The strongest social bond among orangutans is between mother and offspring.  She nurses the child for at least seven years, and even after weaning, the child will stay close for a year or two.  Orangutans live in loose communities organized around a dominant adult male who is intolerant of other adult males.  Adult females prefer to mate with the same dominant male, who might provide her protection from infanticidal attacks by subordinate males.  The younger subadult males and females often travel together and play with one another.  Mature females tend to settle close to their mothers and sisters.  This social life allows for social learning that creates cultural traditions that distinguish orangutan communities.  Various skills (such as tool use and building nests) and communication signals seem to be passed from generation to generation through social learning.  A list of cultural variants found in orangutan communities can be found here.
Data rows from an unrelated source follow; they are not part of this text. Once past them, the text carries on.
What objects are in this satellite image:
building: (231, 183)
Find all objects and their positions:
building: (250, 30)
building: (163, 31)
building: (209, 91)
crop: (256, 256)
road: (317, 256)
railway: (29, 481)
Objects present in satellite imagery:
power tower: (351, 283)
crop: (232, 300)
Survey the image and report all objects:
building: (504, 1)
Consequently, we can say that all of the great apes are social animals, including the orangutans.  And, therefore, there is no way to defend Rousseau's view of the state of nature as an utterly asocial state by interpreting it as a depiction of life among our ape ancestors.  Roger Masters is one of the leading scholars of Rousseau's political philosophy.  He says that once he began studying the biology of primate social life, he realized that what Rousseau says about the state of nature is simply false (see his chapter in Stephen Dilley's edited book--Darwinian Evolution and Classical Liberalism).

The lack of evidence for such an asocial state of nature makes one wonder why Rousseau adopted such an idea.  One possibility is that he was following the account of human evolution set forth by Lucretius, who begins with a solitary state without families (On the Nature of Things, book 5, 925-1010). 
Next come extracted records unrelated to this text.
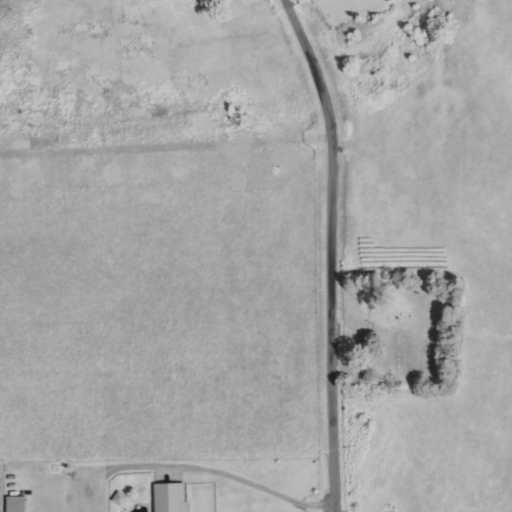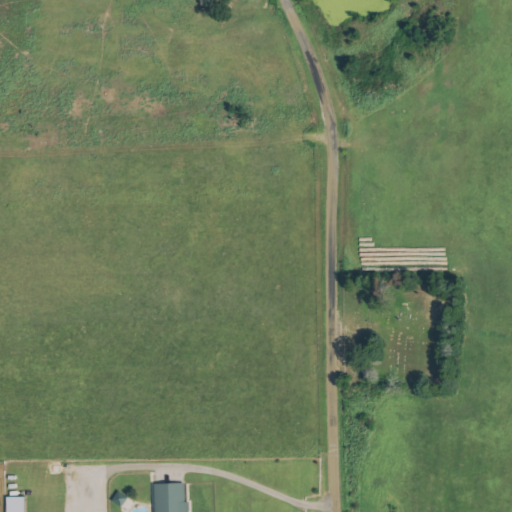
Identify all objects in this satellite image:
road: (332, 252)
park: (404, 338)
building: (173, 497)
building: (18, 504)
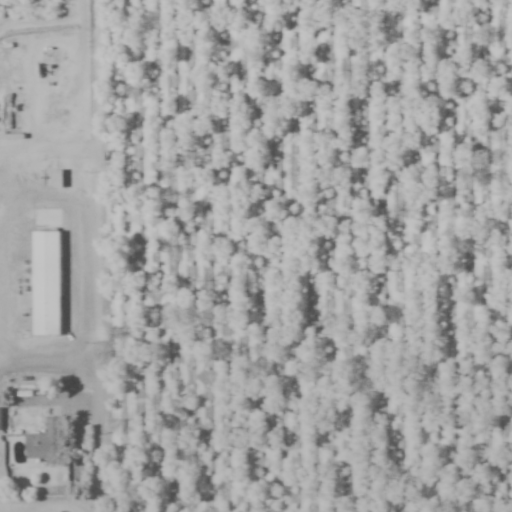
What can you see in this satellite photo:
road: (45, 146)
building: (54, 180)
road: (30, 199)
crop: (256, 256)
road: (1, 281)
building: (42, 283)
road: (94, 329)
road: (46, 368)
building: (42, 444)
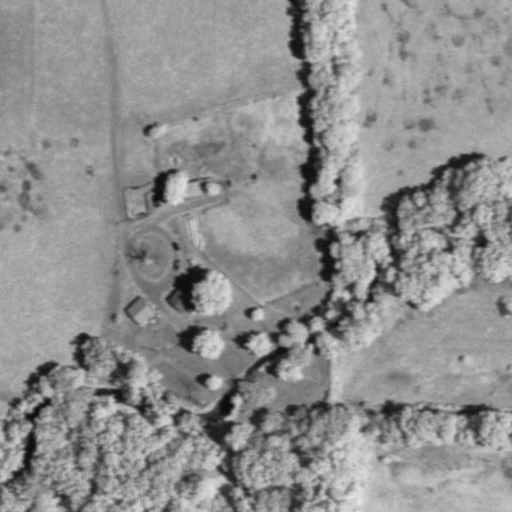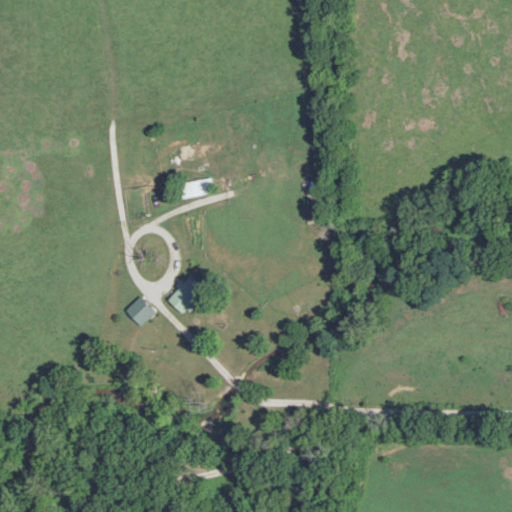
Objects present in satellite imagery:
building: (197, 186)
building: (189, 293)
road: (255, 410)
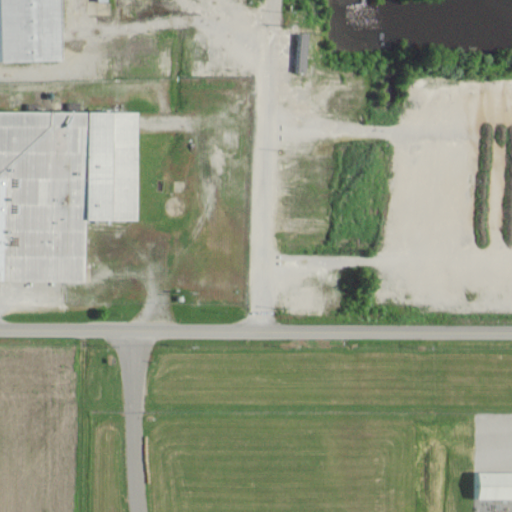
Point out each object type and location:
building: (25, 32)
road: (271, 32)
road: (264, 158)
road: (255, 332)
road: (134, 421)
building: (490, 485)
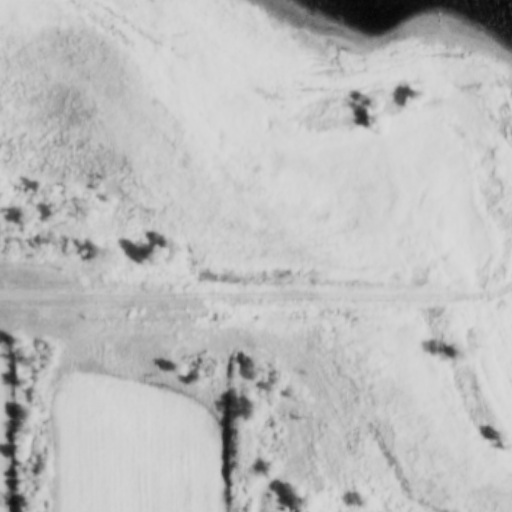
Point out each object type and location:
road: (250, 276)
road: (120, 294)
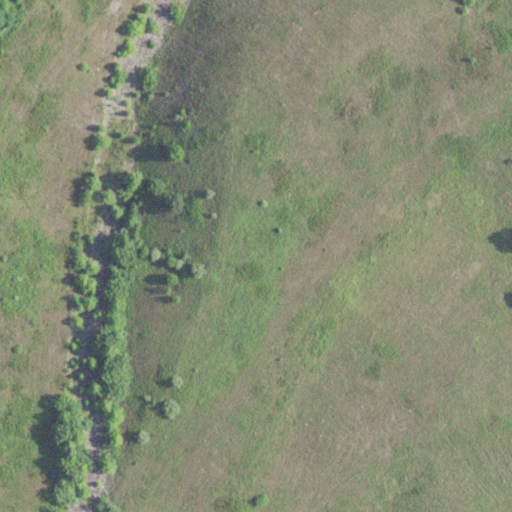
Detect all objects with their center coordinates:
quarry: (256, 256)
But if we throw out this first stage of "nascent man" (141), the later stages that Rousseau sketches are more defensible: "nascent society" with the development of family life (150), "nascent inequality" with the development of agriculture (156), and "nascent government" with the development of political societies (162).  This will be the subject of my next post.

4 comments:

Anonymous said...

Larry,

Are you paid for your blog posts by private organizations? Some of your posts are rather promotional...

Just curious.

Larry Arnhart said...

No. But if you want to send me a contribution, go right ahead.
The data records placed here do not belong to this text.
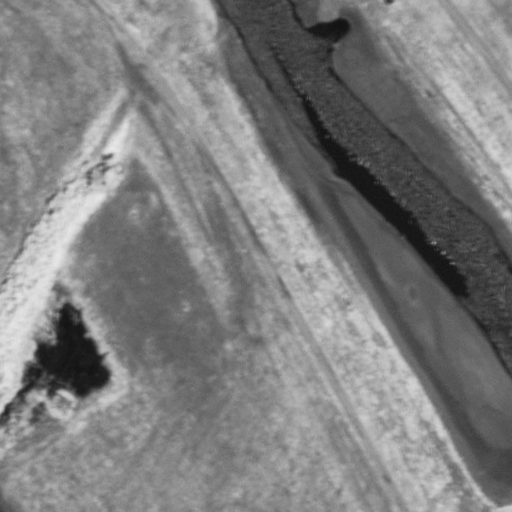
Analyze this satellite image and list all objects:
road: (477, 48)
crop: (38, 92)
road: (258, 249)
crop: (161, 372)
power tower: (58, 404)
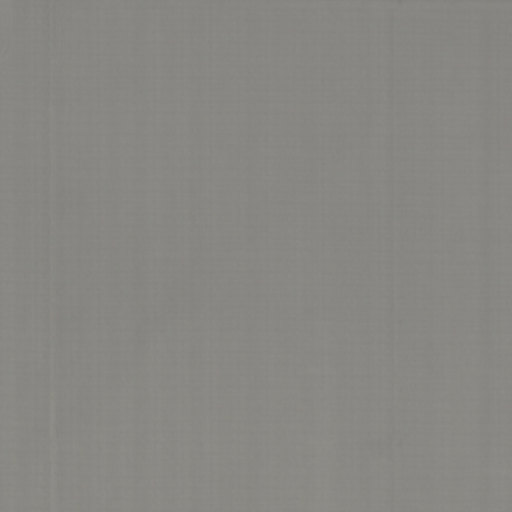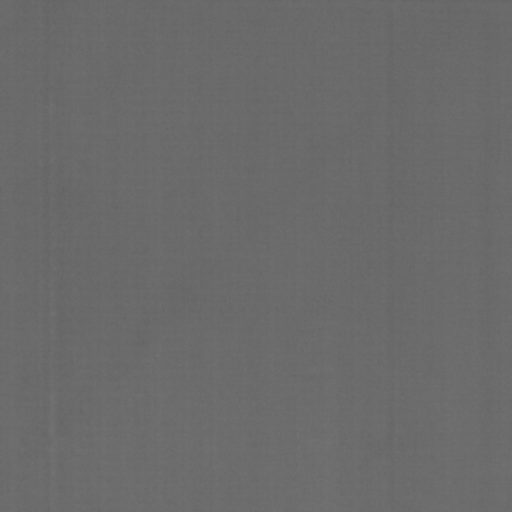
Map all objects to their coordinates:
crop: (256, 256)
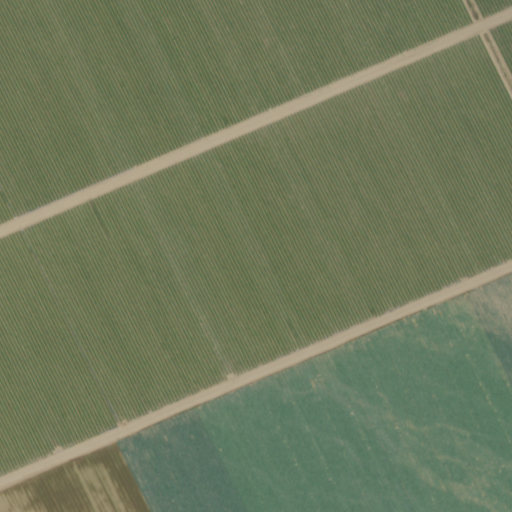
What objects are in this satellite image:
crop: (230, 188)
crop: (329, 432)
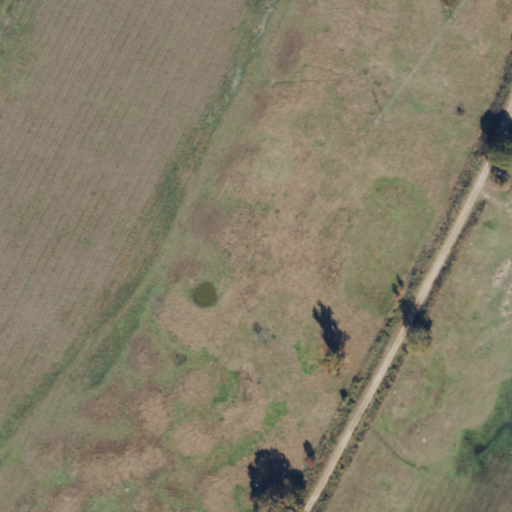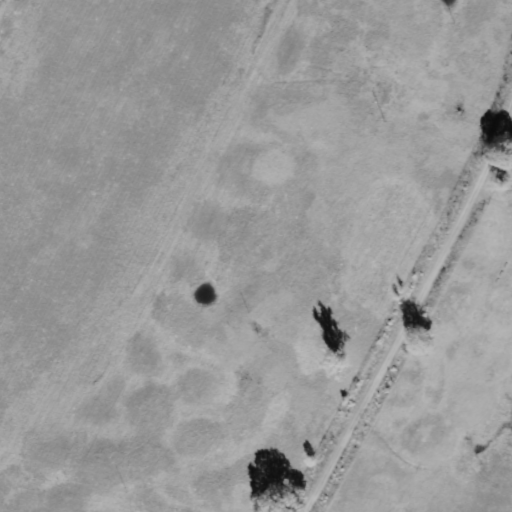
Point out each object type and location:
road: (417, 313)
I don't know what you mean in saying that some of my posts are "promotional."

Kent Guida said...

Yes, they promote the love of wisdom, and if this were a just world, you would paid handsomely for each one.

David Gordon said...

You in all probability already know this, but there is a paper by A.O. Lovejoy, "Monboddo and Rousseau" in his Essays on the History of Ideas which discusses the issues you raise in this post.